Se ve que mamá le había buchoneado y me vino a indagar, como un espía. Me preguntó cómo me iba en el liceo, qué estábamos dando en Historia... Y otras cosas que preguntan los padres, y que él nunca preguntaba. Empezó —no sé cómo— a hablar de su padre y de las luchas de los sindicatos en los frigoríficos. Yo recibía sus palabras como una donación. Pero era una donación inesperada, y demasiado grande. Yo no tenía un depósito para retener tantos conceptos. Por suerte sonó el celular. Era la puta. La noviecita. La turra. Siempre lo llama. Lo debe llamar tres o cuatro veces por día. Estoy seguro de que ella piensa que él la va a cagar como hizo con mamá. Pero no, papá ya está cansado para seguir juntando mujeres que le llenen las pelotas. Me dio un abrazo y quinientos pesos. Pasó un mes y medio sin que lo volviera a ver y sin recibir una señal suya. Como quien dice me hizo un paro por tiempo indeterminado; una huelga de paternidad.

Esos fueron mis padres. Yo me burlaba de ellos hasta que en un momento me sorprendí cebando mate y levantando la mano en una asamblea de estudiantes. No sé cómo fue, pero me metí en el mundo de ser de izquierda yo también. Debía estar aburrido. Siempre me pasa eso. Y la verdad ser milico no me divertía mucho. Había que levantarse temprano y casi no había mujeres. Ser de los otros no tenía gracia. Eran cuatro o cinco organizando charlas con diputados viejísimos: tomaban té y sorteaban electrodomésticos. No era para mí. Me enganché con una mina que tocaba el bajo en una banda de rock y era medio agitadora también. Cuando no estaba ensayando, estaba en un toque, o en una reunión preparatoria para un toque. Divina la mina. Terrible personalidad. Terribles dedos. Terribles toques. Hubiera querido engancharme con una más convencional, pero no sé qué me pasó, algo en mí la eligió a ella. Se llamaba Victoria; era un nombre común para el contexto: todos nos llamábamos Victoria, Líber, Libertad, Danilo; algunos pobres se llamaban Ernesto, Raúl o Fidel.

Victoria me ponía como loco. Ella me enseñó a tomar mate y me explicó todo lo que mis padres me habían explicado de la izquierda y yo no había querido entender. Pero nos separamos. No pasó nada. Un día terminó. Todo aquello terminó. Los toques. Las bandas. El liceo. Supuestamente ganamos pero nunca más nos reunimos, y en esta ciudad nunca más pasó nada.

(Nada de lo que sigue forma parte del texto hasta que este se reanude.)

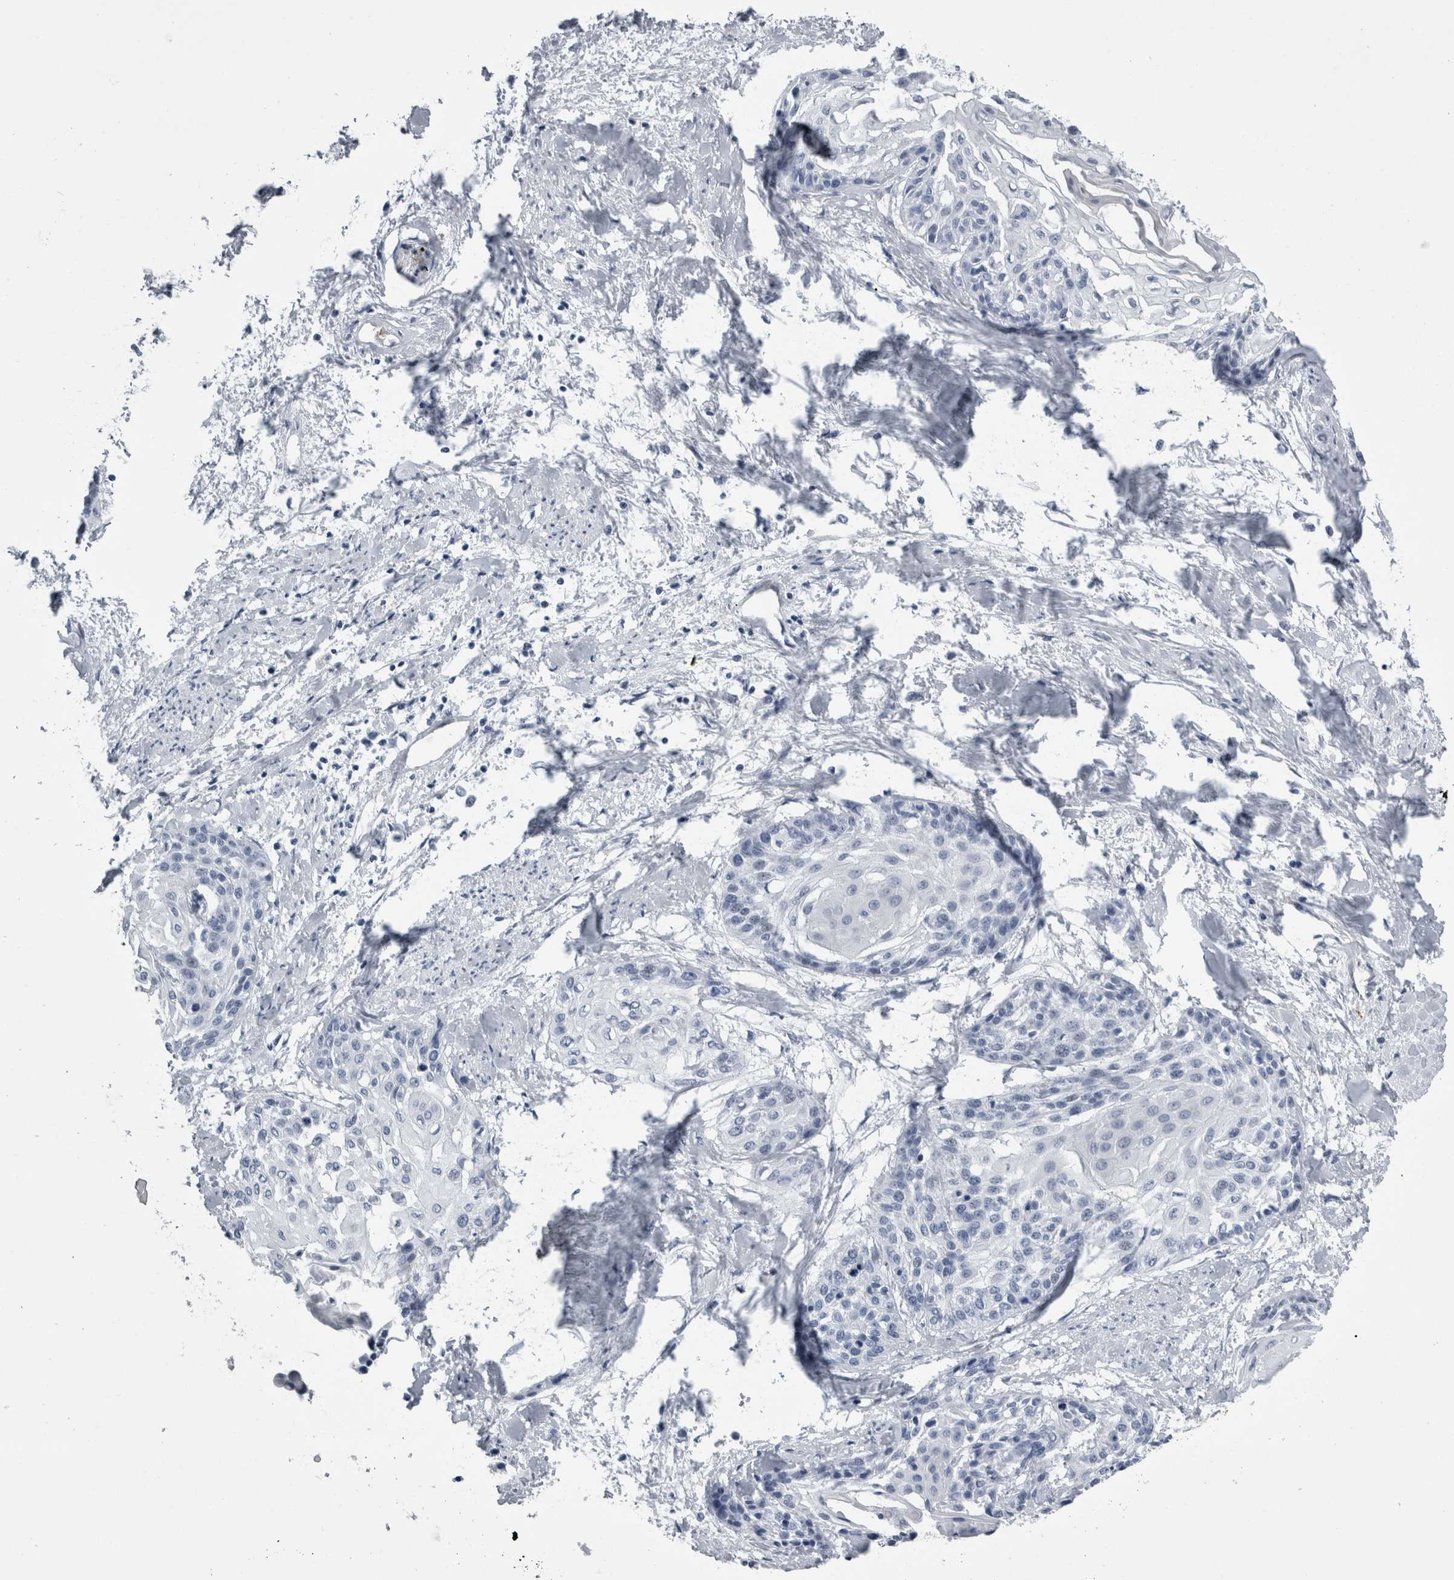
{"staining": {"intensity": "negative", "quantity": "none", "location": "none"}, "tissue": "cervical cancer", "cell_type": "Tumor cells", "image_type": "cancer", "snomed": [{"axis": "morphology", "description": "Squamous cell carcinoma, NOS"}, {"axis": "topography", "description": "Cervix"}], "caption": "The immunohistochemistry (IHC) histopathology image has no significant expression in tumor cells of cervical cancer tissue.", "gene": "VWDE", "patient": {"sex": "female", "age": 57}}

Se fue. Andará en algún pueblo de Bolivia o Perú explicando lo que es un mate y leyéndoles el libro de Galeano que yo le regalé. Pobre Victoria. Nació en una época equivocada y nunca se va a poder corregir. Yo, en cambio, no sé. A mí también me quisieron hacer nacer como si estuviera en otra época, o en otro país; como si la revolución hubiera triunfado, y yo acepté. Pero después de que ganamos; después de que se terminaron los bailes y los toques pro cambio; después de que Victoria se fue, un poco decepcionada, para terminar de decepcionarse fuera del Uruguay; después de que mi padre pasó de ser militante a funcionario (sí, obvio: del Ministerio de Defensa); después de todo eso, yo me quedé en un gran no sé. No sé nada. No entiendo nada. Pero me parece que a esta altura todo es traicionar.

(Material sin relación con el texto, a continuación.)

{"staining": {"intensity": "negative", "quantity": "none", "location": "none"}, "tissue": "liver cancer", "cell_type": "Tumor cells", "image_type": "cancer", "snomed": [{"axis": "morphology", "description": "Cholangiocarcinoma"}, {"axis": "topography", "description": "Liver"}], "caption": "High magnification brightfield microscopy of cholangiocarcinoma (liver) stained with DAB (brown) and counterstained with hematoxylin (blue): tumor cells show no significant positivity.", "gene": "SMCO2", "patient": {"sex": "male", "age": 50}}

El gobierno de izquierda abrió un shopping. Le pedí a mi madre que me explicara un poco y me repitió algunas cosas que había oído por ahí. Que no era sólo un centro comercial, que hacía falta un lugar para que la gente se encontrara... Le miré los ojos y supe que en el fondo ella estaba tan despistada como yo. Le dije, en broma, si el shopping se iba a llamar Emilio Frugoni o Carlos Quijano. No se rio. Tampoco dijo “estúpido”, como la otra vez. Sólo hizo una mueca y miró hacia abajo.

Ella cedió, y sé que va frecuentemente. Eso sí, va con el termo lleno de calcomanías. Yo no. Yo me juré no ir.

Pero hoy no me aguanté. Era domingo. Ocho de la noche. Tanto frío. Victoria en no sé qué parte del mundo, derrotada. Nada para hacer. Nadie.

La excusa fue ir a comprar un libro. Un buen pretexto. En realidad yo quería hallar a una persona que me dijera que le importo y que me necesita para continuar viviendo. Al libro lo encontré inmediatamente.